:: TASK DETAILS ::
The copy has to match the records word for word and include no pictures.

:: DATA EXTRACTS ::
────────────────────

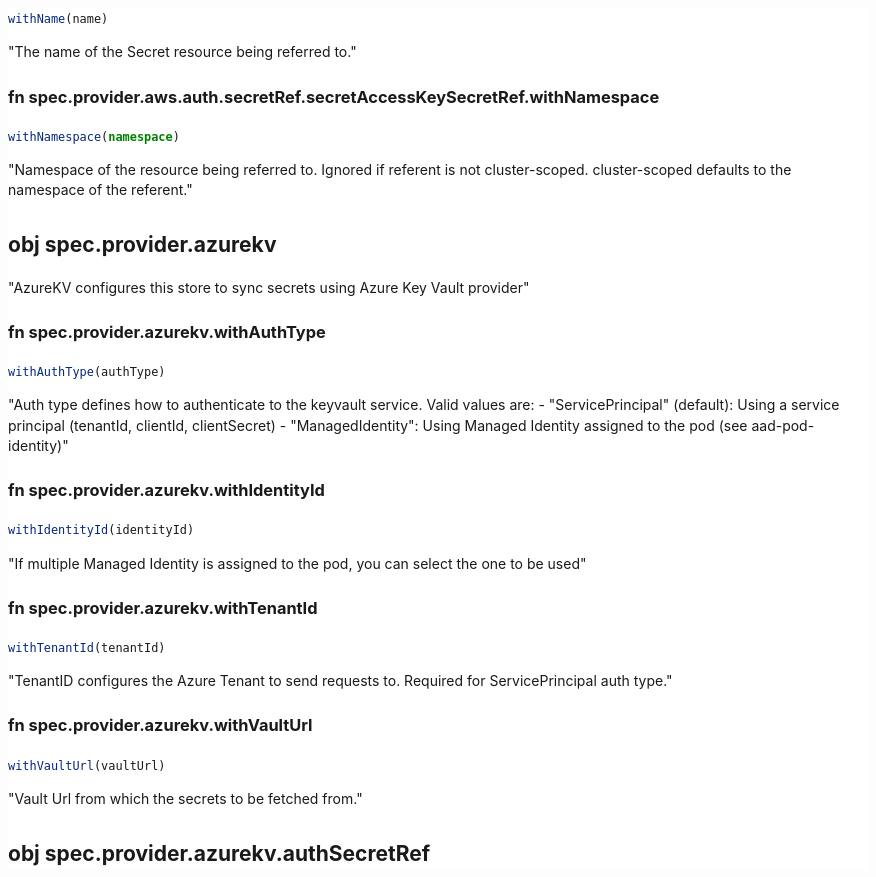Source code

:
 ```ts
withName(name)
```

"The name of the Secret resource being referred to."

### fn spec.provider.aws.auth.secretRef.secretAccessKeySecretRef.withNamespace

```ts
withNamespace(namespace)
```

"Namespace of the resource being referred to. Ignored if referent is not cluster-scoped. cluster-scoped defaults to the namespace of the referent."

## obj spec.provider.azurekv

"AzureKV configures this store to sync secrets using Azure Key Vault provider"

### fn spec.provider.azurekv.withAuthType

```ts
withAuthType(authType)
```

"Auth type defines how to authenticate to the keyvault service. Valid values are: - \"ServicePrincipal\" (default): Using a service principal (tenantId, clientId, clientSecret) - \"ManagedIdentity\": Using Managed Identity assigned to the pod (see aad-pod-identity)"

### fn spec.provider.azurekv.withIdentityId

```ts
withIdentityId(identityId)
```

"If multiple Managed Identity is assigned to the pod, you can select the one to be used"

### fn spec.provider.azurekv.withTenantId

```ts
withTenantId(tenantId)
```

"TenantID configures the Azure Tenant to send requests to. Required for ServicePrincipal auth type."

### fn spec.provider.azurekv.withVaultUrl

```ts
withVaultUrl(vaultUrl)
```

"Vault Url from which the secrets to be fetched from."

## obj spec.provider.azurekv.authSecretRef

────────────────────

:: EXERCISE SOLUTION ::
Source code

:
 ```ts
withName(name)
```

"The name of the Secret resource being referred to."

### fn spec.provider.aws.auth.secretRef.secretAccessKeySecretRef.withNamespace

```ts
withNamespace(namespace)
```

"Namespace of the resource being referred to. Ignored if referent is not cluster-scoped. cluster-scoped defaults to the namespace of the referent."

## obj spec.provider.azurekv

"AzureKV configures this store to sync secrets using Azure Key Vault provider"

### fn spec.provider.azurekv.withAuthType

```ts
withAuthType(authType)
```

"Auth type defines how to authenticate to the keyvault service. Valid values are: - \"ServicePrincipal\" (default): Using a service principal (tenantId, clientId, clientSecret) - \"ManagedIdentity\": Using Managed Identity assigned to the pod (see aad-pod-identity)"

### fn spec.provider.azurekv.withIdentityId

```ts
withIdentityId(identityId)
```

"If multiple Managed Identity is assigned to the pod, you can select the one to be used"

### fn spec.provider.azurekv.withTenantId

```ts
withTenantId(tenantId)
```

"TenantID configures the Azure Tenant to send requests to. Required for ServicePrincipal auth type."

### fn spec.provider.azurekv.withVaultUrl

```ts
withVaultUrl(vaultUrl)
```

"Vault Url from which the secrets to be fetched from."

## obj spec.provider.azurekv.authSecretRef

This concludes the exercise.